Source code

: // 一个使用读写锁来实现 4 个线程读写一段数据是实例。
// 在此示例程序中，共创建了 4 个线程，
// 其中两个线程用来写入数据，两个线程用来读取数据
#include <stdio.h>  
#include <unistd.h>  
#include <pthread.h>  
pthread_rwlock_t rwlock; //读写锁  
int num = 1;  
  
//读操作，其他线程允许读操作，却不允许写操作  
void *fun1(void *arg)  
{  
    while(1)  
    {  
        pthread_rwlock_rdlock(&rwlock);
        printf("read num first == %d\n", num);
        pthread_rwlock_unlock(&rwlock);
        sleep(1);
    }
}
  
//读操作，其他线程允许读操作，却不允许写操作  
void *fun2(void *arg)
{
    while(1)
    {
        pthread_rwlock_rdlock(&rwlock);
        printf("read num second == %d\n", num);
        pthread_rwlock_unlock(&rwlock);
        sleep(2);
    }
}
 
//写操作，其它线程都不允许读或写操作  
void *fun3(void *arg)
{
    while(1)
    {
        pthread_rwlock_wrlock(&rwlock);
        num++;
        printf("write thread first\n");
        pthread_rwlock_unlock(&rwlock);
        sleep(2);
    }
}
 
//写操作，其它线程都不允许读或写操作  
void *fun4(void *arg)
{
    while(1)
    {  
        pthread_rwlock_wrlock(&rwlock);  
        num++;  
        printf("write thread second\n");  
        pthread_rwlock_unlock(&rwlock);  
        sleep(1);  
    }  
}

● **What you should do**
Please output the complete data exactly.

● **Final answer**
Source code

: // 一个使用读写锁来实现 4 个线程读写一段数据是实例。
// 在此示例程序中，共创建了 4 个线程，
// 其中两个线程用来写入数据，两个线程用来读取数据
#include <stdio.h>  
#include <unistd.h>  
#include <pthread.h>  
pthread_rwlock_t rwlock; //读写锁  
int num = 1;  
  
//读操作，其他线程允许读操作，却不允许写操作  
void *fun1(void *arg)  
{  
    while(1)  
    {  
        pthread_rwlock_rdlock(&rwlock);
        printf("read num first == %d\n", num);
        pthread_rwlock_unlock(&rwlock);
        sleep(1);
    }
}
  
//读操作，其他线程允许读操作，却不允许写操作  
void *fun2(void *arg)
{
    while(1)
    {
        pthread_rwlock_rdlock(&rwlock);
        printf("read num second == %d\n", num);
        pthread_rwlock_unlock(&rwlock);
        sleep(2);
    }
}
 
//写操作，其它线程都不允许读或写操作  
void *fun3(void *arg)
{
    while(1)
    {
        pthread_rwlock_wrlock(&rwlock);
        num++;
        printf("write thread first\n");
        pthread_rwlock_unlock(&rwlock);
        sleep(2);
    }
}
 
//写操作，其它线程都不允许读或写操作  
void *fun4(void *arg)
{
    while(1)
    {  
        pthread_rwlock_wrlock(&rwlock);  
        num++;  
        printf("write thread second\n");  
        pthread_rwlock_unlock(&rwlock);  
        sleep(1);  
    }  
}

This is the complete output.